Les dirigeants sociaux assurent la gestion quotidienne de la société et sa représentation à l’égard des tiers. En principe, sur le plan interne, les dirigeants ont tout pouvoir pour diriger la société. Toutefois ce pouvoir ne pourra s’exercer que dans la limite du respect de l’intérêt social, de l’objet social, des pouvoirs expressément attribués par la loi ou les autres organes, et des dispositions légales et statutaires qui restreignent leur pouvoir.
I- Que se passe-t-il lorsque le dirigeant social dépasse ses pouvoirs ?
Le premier risque est celui d’être révoqué, mais au delà, les dirigeants peuvent également voir leur responsabilité civile engagée, aussi bien à l’égard de la société et des associés que des tiers.
En la matière, il n’y a pas de distinction légale entre la responsabilité contractuelle et la responsabilité délictuelle : on a une responsabilité professionnelle du dirigeant de nature indéterminée. Toutefois, on peut souligner que la responsabilité est traitée de manière différente selon que l’action est exercée en interne ou en externe. Le présent article s’intéressera à la première des possibilités, c’est à dire à la réparation des préjudices subis par la société ou les associés.
Sur cette responsabilité interne des dirigeants sociaux
On est en présence d’une responsabilité civile classique avec la triptyque faute, dommage et lien de causalité. On peut tout de même y apporter quelques précisons.
Concernant la faute du dirigeant social, les textes visent la violation de la loi, des règlements, des statuts sociaux mais aussi de la faute de gestion. Cette faute peut se révéler délicate. Pour considérer qu’il y a une faute de gestion il ne suffit pas que l’acte soit préjudiciable à la société. Certains actes peuvent parfaitement avoir des conséquences économiques fâcheuses sans pour autant être fautifs. Il sera alors nécessaire de caractériser au moins des imprudences ou des négligences.
Aussi, il est nécessaire que la société ou l’associé ait subi un dommage. Dans la majorité des cas, la faute du dirigeant aura des conséquences pour la société mais aussi pour l’ensemble des associés. Individuellement un associé ne pourra donc pas agir contre un dirigeant, sauf s’il a subi un dommage propre et distinct de celui que subit la société. Cela signifie qu’en présence d’un dommage subit collectivement par l’ensemble des associés, seule la société pourra s’en plaindre, et non pas un associé individuellement.

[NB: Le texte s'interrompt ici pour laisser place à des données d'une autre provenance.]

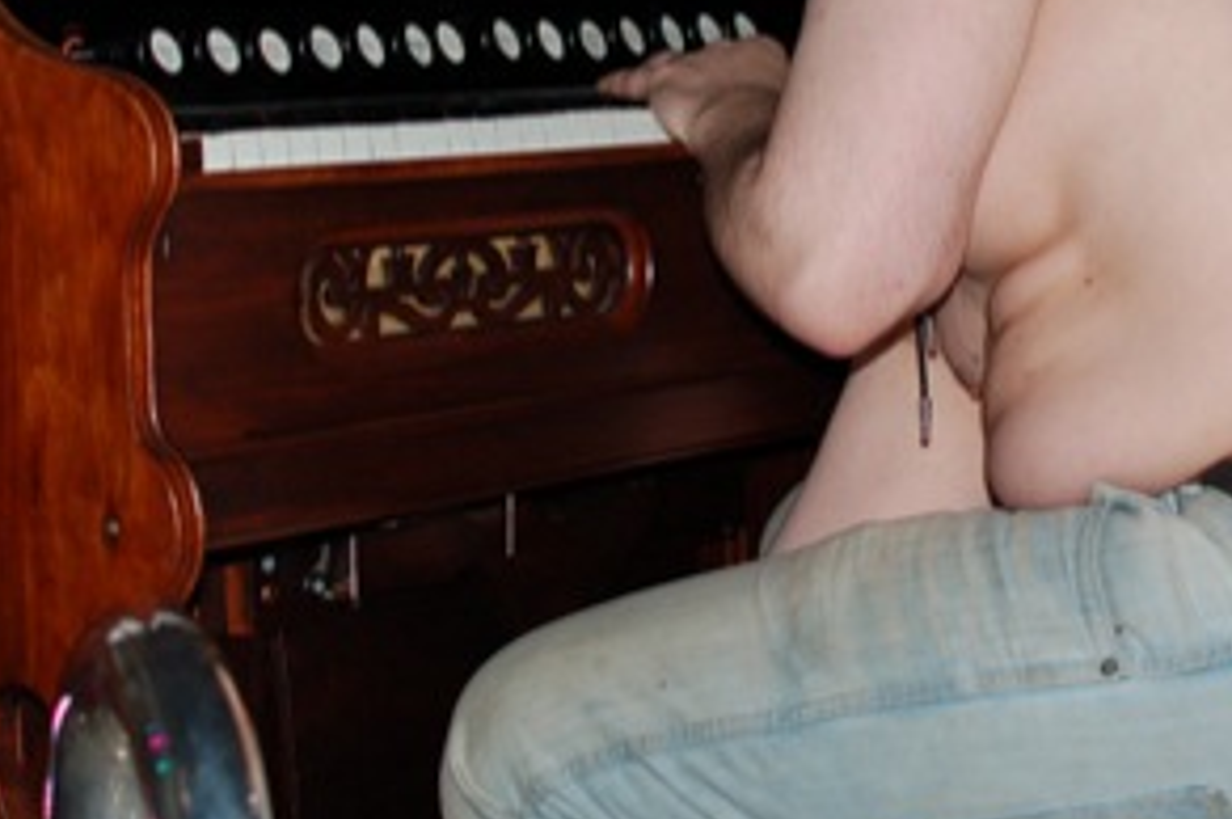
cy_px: 129
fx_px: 3934
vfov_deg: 11.8
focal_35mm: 115
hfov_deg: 17.8
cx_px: 734
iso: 400
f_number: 3.5
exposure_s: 1/60
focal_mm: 35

Enfin, il faut établir l’existence d’un lien de causalité, ce qui peut poser des difficultés car la preuve est parfois difficile à rapporter. Il est souvent délicat de faire la différence entre un acte intrinsèquement fautif et un acte qui a des conséquences fâcheuses sans pour autant être fautif. Les dirigeants peuvent prendre de mauvaises décisions sans pour autant nécessairement commettre une faute.
II. Comment engager la responsabilité civile du dirigeant ?
L’action sociale :
Il s’agit de l’action exercée par la société contre son dirigeant fautif. En principe, c’est le dirigeant qui détient les pouvoirs pour agir au nom de la société, mais il n’agira pas au nom de la société contre lui-même, ce qui lui offre une sorte d’impunité.
Pour pallier ce risque, le législateur a prévu qu’à coté de l’action des représentants légaux ut universi, les associés peuvent agir au nom de la société à la place des dirigeants, on parle d’action sociale ut singuli.
Cette action pourra être exercée soit par un associé seul, soit par un groupe d’associés. Les dommages et intérêts qui résulteraient de cette action tomberont directement dans le patrimoine de la société, puisque c’est elle qui a subi un dommage. Cette action est peu exercée en pratique en raison de sa lourdeur : tous les frais sont supportés par l’associé qui agit.
Pour permettre alors une meilleure défense des intérêts des associés et de la société, il est possible de demander la désignation d’un mandataire ad hoc afin que celui-ci représente la société lorsqu’il y a un conflit d’intérêts entre la société et ses représentants légaux. Cela permet aux associés d’échapper au coût de la procédure, toutefois cette mesure n’est offerte que dans les SA et SARL.
L’action individuelle :
Elle va permettre à l’associé d’agir pour son propre compte en réparation du préjudice qu’il a subit personnellement.
De ce fait, la recevabilité est subordonnée à sa qualité d’associé au jour de la faute. La difficulté relève du fait que l’associé devra établir qu’il subit un dommage propre et distinctde celui que pourrait subir l’ensemble des associés. Il devra également établir le lien de causalité entre la faute commise et le dommage dont il souffre. En pratique, on a très peu d’hypothèse où l’on va admettre la présence d’un préjudice personnel subit par un seul associé personnellement.
L’action en responsabilité civile des dirigeants exercée sous forme sociale ou individuelle se prescrit par 3 ans à compter du fait dommageable, ou de sa révélation s’il a été dissimulé.